Um sofisma em saúde

É imperioso saber que impacto tem a gestão empresarial dos hospitais na saúde dos seus doentes, além dos números que produz. É que a saúde não se mede aos palmos.

O setor da saúde é um bom exemplo de que as métricas e estimativas de saúde podem expressar uma realidade diferente das verdadeiras medições e parâmetros quantificadores do bem saúde. E este constitui um dos sofismas em saúde.

Existem duas formas de se aumentar quantitativamente o bem saúde. A primeira configura um racionamento por igualdade em que se proporciona uma igual quantidade dos recursos em saúde a todos os indivíduos de uma população, independentemente do grau de doença dos mesmos. A segunda forma relaciona-se com um racionamento equitativo, com uma distribuição desigual dos recursos disponíveis de acordo com o estado de doença dos indivíduos. Em ambas as situações, a saúde que é acrescentada à população é exatamente a mesma, em termos agregados, de acordo com os recursos disponíveis e assumindo que todos eles foram utilizados.

Por intuição, percebemos que o raciocínio anteriormente exposto não passa de um paralogismo, porque é erróneo. Basta dizer que no primeiro modelo, a distribuição igual das unidades de saúde por indivíduos com estados de saúde diferentes prejudicou aqueles com grau inferior de saúde, comparativamente com os indivíduos menos doentes que ficaram ainda mais saudáveis. Contudo, a produção quantitativa global do bem saúde é exatamente a mesma para níveis iguais de disponibilidade e utilização de recursos.

Pois bem, esta última conclusão integra a retórica de que “este ano, o número de consultas e de cirurgias aumentou e, por isso, é bom”. Este tipo de discurso não tem a virtude de ter necessidade lógica, não sendo necessariamente verdadeiro. Nesta análise, a dimensão qualidade é totalmente descurada.

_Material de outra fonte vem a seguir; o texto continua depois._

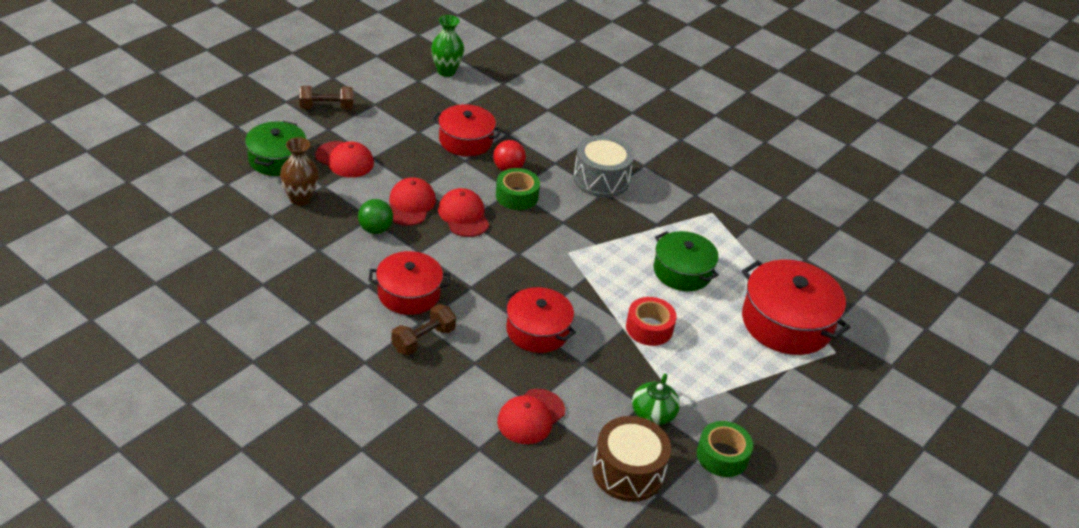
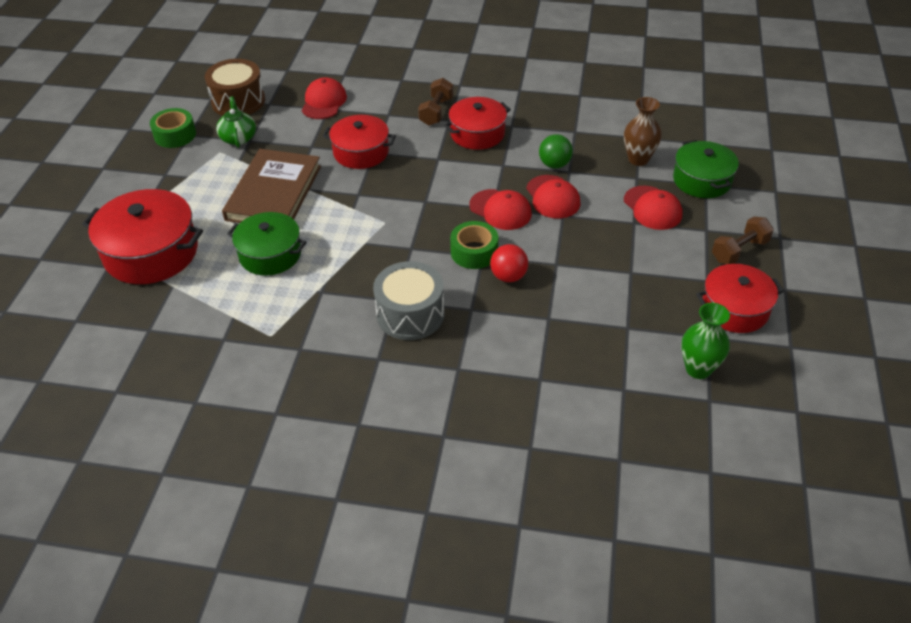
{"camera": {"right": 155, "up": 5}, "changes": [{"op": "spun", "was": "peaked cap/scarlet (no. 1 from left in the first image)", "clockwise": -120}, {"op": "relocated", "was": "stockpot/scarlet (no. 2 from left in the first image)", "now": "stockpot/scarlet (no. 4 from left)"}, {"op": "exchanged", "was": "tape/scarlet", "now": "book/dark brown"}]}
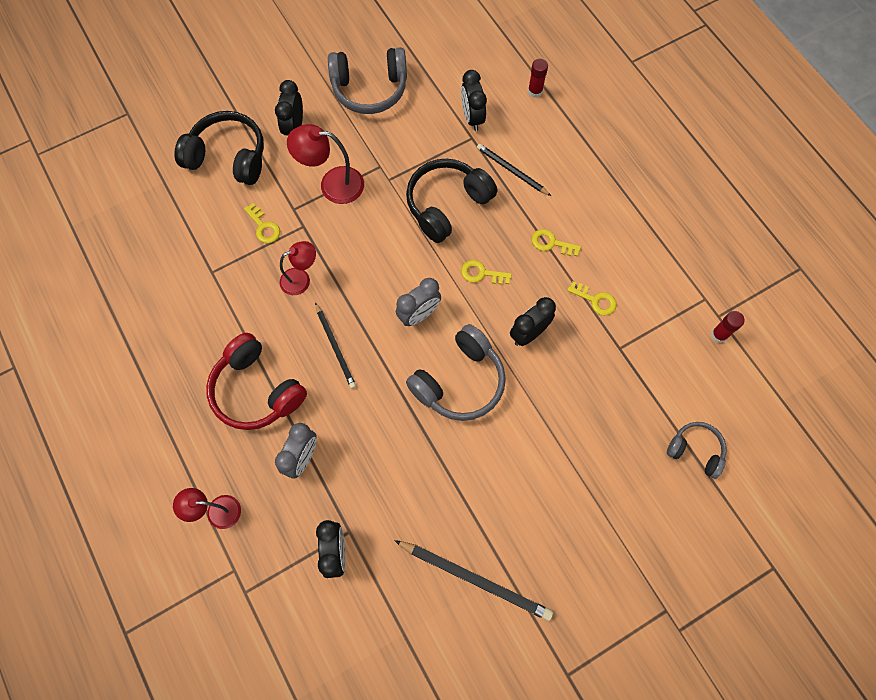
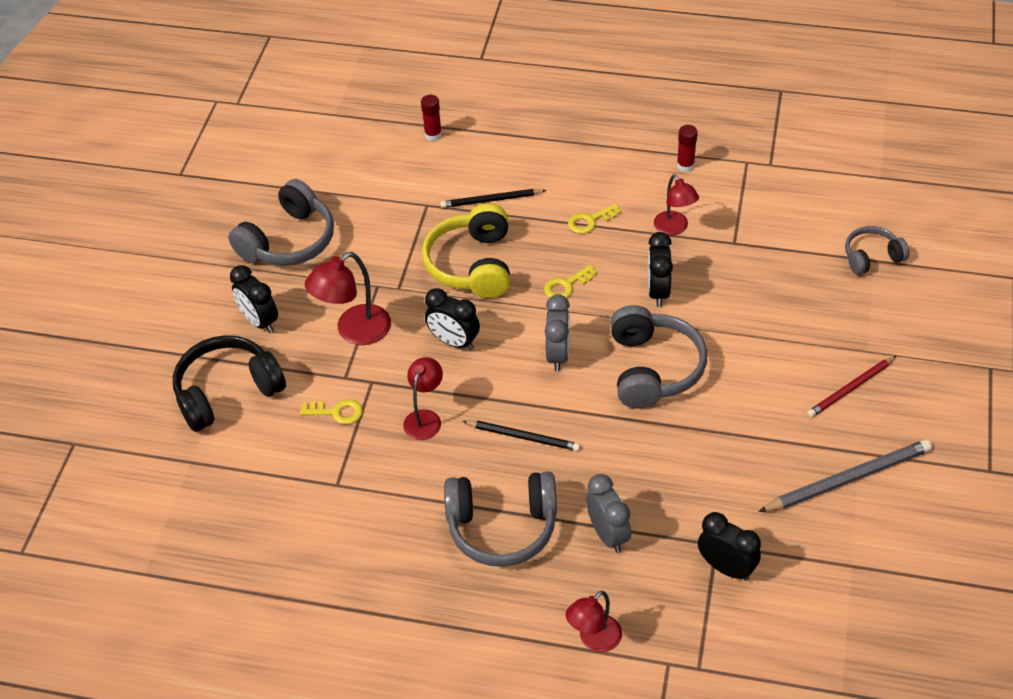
{"camera": {"right": -45, "up": -20}, "changes": [{"op": "colour", "was": "headset/scarlet", "now": "headset/ash-grey (no. 2 from left)"}, {"op": "colour", "was": "wooden pencil/ebony (no. 2 from left)", "now": "wooden pencil/ash-grey"}, {"op": "colour", "was": "headset/ebony (no. 2 from left)", "now": "headset/bright yellow"}, {"op": "relocated", "was": "bedside clock/ebony (no. 3 from left in the first image)", "now": "bedside clock/ebony (no. 2 from left)"}, {"op": "exchanged", "was": "latchkey/bright yellow (no. 4 from left)", "now": "desk lamp/scarlet (no. 4 from left)"}, {"op": "relocated", "was": "stick of glue/scarlet (no. 2 from left)"}, {"op": "appeared", "now": "wooden pencil/scarlet"}]}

Ora, a empresarialização dos hospitais públicos, com introdução de lógicas de gestão empresarial e assimilação de conceitos gestionários muito próprios do setor privado, entranha-se nos valores e missão dos hospitais. Quer se queira, quer não. Isto introduz uma dismorfia axiológica dos hospitais, a começar pelo privilégio da busca por orçamentação hospitalar, num esforço centrífugo ao interesse do doente. É um potencial risco moral. E se é um risco moral, coloca em causa a eticidade da aplicação deste modelo hospitalar. Compreende-se, por tudo o que até aqui foi dito, que um médico deve aumentar o número de consultas de forma mais eficiente possível. Com “mais eficiente possível” pretendo significar “aumentar o número de consultas num mesmo espaço de tempo”. Por derivação formal de raciocínio, cada uma das consultas passa a realizar-se em menos tempo, com quebra matemática da relação médico-doente e da qualidade da própria consulta. Depreende-se daqui que a saúde se deteriora. Isto é, para mim, insofismável. Um maior número de consultas implica que mais doentes recebem unidades de saúde. O problema está em perceber se os doentes mais graves recebem as unidades de saúde suficientes ou não. Simplesmente, porque menos tempo lhes é dedicado.

Ademais, os hospitais-empresa incorrem no risco moral de realizar as cirurgias mais rentáveis, mesmo que estas atribuam saúde aqueles que menos precisam, em detrimento de cirurgias menos rentáveis, mesmo que as últimas se associem a situações mais graves. Estaremos a discriminar os doentes mais graves?

Portanto, a pergunta que se impõe é: mesmo com o aumento das consultas e cirurgias, com o aumento geral da produtividade em termos de outputs, a saúde está a aumentar no âmbito hospitalar? Estamos a criar uma população mais saudável com o modelo gestionário escorado nos hospitais-empresa?

É sabido que medidas de saúde pública e de prevenção são determinantes de alguns indicadores de saúde, como a taxa de mortalidade evitável, por exemplo. Contudo, será verosímil concluir que melhores outcomes populacionais, como a taxa de mortalidade evitável, atribuídos a medidas de prevenção e de saúde públicas, possam ser também atribuídos aos modelos de gestão hospitalar vigentes? Podemos concluir, por contiguidade de significado entre os termos “medidas hospitalares” e “medidas de saúde pública”, que ambos são fatores determinantes desses outcomes?

É portanto imperioso saber que impacto tem a gestão empresarial dos hospitais na saúde dos seus doentes, além dos números que produz. É que a saúde não se mede aos palmos.